SEATTLE — Edwin P. Wilson, a former CIA operative who was branded a traitor and convicted of shipping arms to Libya but whose conviction was overturned after he spent two decades in prison, has died. He was 84.

Wilson died Sept. 10 in Seattle from complications from a heart valve replacement surgery, said Craig Emmick, a director at Columbia Funeral Home in Seattle.

Wilson who set up front companies abroad for the CIA and posed as a rich American businessman was convicted in 1983 for shipping 20 tons of C-4 plastic explosives to Libya. At trial, he said he did it to ingratiate himself with the Libyan government at the CIA’s request.

A federal judge threw out that conviction in 2003, saying the government failed to correct information about Wilson’s service to the CIA that it admitted internally was false.

Wilson had been sentenced to 52 years in prison for selling arms and explosives to Libya in the late 1970s and early 1980s, and for other crimes.

He spent more than 20 years in prison, mostly in solitary confinement, until he was released in 2004. He then moved to Edmonds to live with his brother.

“Our family always supported him and believed in him,” his nephew, Scott Wilson, said Saturday, adding that biggest part of his uncle’s vindication was “that the label of being a traitor would be taken off.”

“He never considered himself a traitor of course,” Wilson added.

While in prison, Wilson sought to prove his innocence by using the Freedom of Information Act to request government documents.

Even after he was released, the man once described as a “death merchant” and “terrorist” worked to clear his name.

“I can’t think of one thing I did that I have any guilt about,” Wilson told seattlepi.com in a 2006 interview. “I didn’t hurt anybody. I didn’t get anyone killed.”

Wilson filed a civil lawsuit against seven former federal prosecutors and a former executive director of the CIA, but a judge in Houston dismissed the case in 2007, according to Seattlepi.com.

“He wanted to try to hold the people accountable that helped put him into prison,” his nephew said. “But he was never bitter.”

Wilson was born May 3, 1928, to a farming family in Nampa, Idaho. He worked as a merchant seaman, and earned a psychology degree from the University of Portland in 1953. He joined the Marines and fought in the last days of the Korean War, according to his death notice. He went to work for the Central Intelligence Agency in 1955 after being discharged from the Marines.

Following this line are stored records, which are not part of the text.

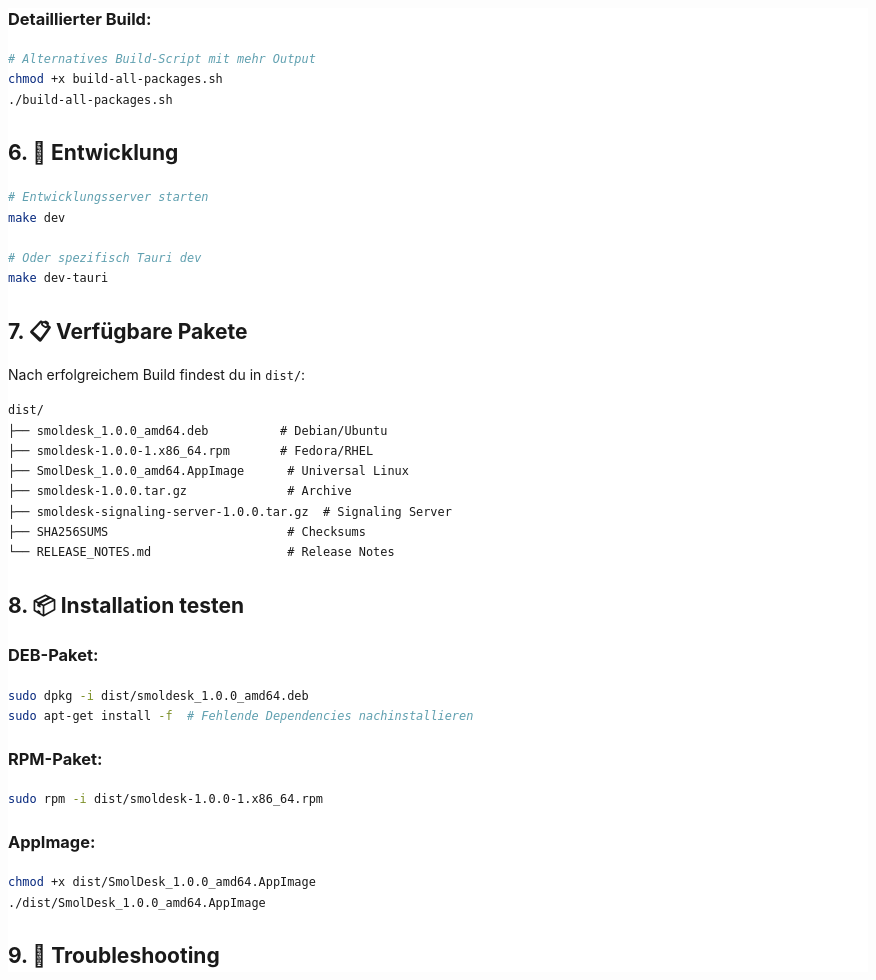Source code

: ### **Detaillierter Build:**
```bash
# Alternatives Build-Script mit mehr Output
chmod +x build-all-packages.sh
./build-all-packages.sh
```

## 6. 🧪 **Entwicklung**

```bash
# Entwicklungsserver starten
make dev

# Oder spezifisch Tauri dev
make dev-tauri
```

## 7. 📋 **Verfügbare Pakete**

Nach erfolgreichem Build findest du in `dist/`:

```
dist/
├── smoldesk_1.0.0_amd64.deb          # Debian/Ubuntu
├── smoldesk-1.0.0-1.x86_64.rpm       # Fedora/RHEL  
├── SmolDesk_1.0.0_amd64.AppImage      # Universal Linux
├── smoldesk-1.0.0.tar.gz              # Archive
├── smoldesk-signaling-server-1.0.0.tar.gz  # Signaling Server
├── SHA256SUMS                         # Checksums
└── RELEASE_NOTES.md                   # Release Notes
```

## 8. 📦 **Installation testen**

### DEB-Paket:
```bash
sudo dpkg -i dist/smoldesk_1.0.0_amd64.deb
sudo apt-get install -f  # Fehlende Dependencies nachinstallieren
```

### RPM-Paket:
```bash
sudo rpm -i dist/smoldesk-1.0.0-1.x86_64.rpm
```

### AppImage:
```bash
chmod +x dist/SmolDesk_1.0.0_amd64.AppImage
./dist/SmolDesk_1.0.0_amd64.AppImage
```

## 9. 🐞 **Troubleshooting**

After leaving the CIA in 1971, he made millions in the arms trade and bought a sprawling farm in a tony part of Northern Virginia, where he entertained generals, CIA officials and congressmen, according to a 2004 Washington Post article.

“I had a couple of villas that were very, very nice,” he told the Washington Post at the time. “I had Pakistani houseboys and I had Libyans working for me, typing up proposals in Arabic.”

In 1982, he was lured out of hiding in Libya and brought to New York for arrest.

A federal court in Virginia convicted him of exporting firearms to Libya without permission and sentenced him to 10 years. He was convicted in Texas in 1983, receiving a 17-year sentence for similar crimes.

A New York court sentenced him to 25 years, to run consecutively with the Texas and Virginia sentences, for attempted murder, criminal solicitation and other charges involving claims that Wilson conspired behind bars to have witnesses and prosecutors killed.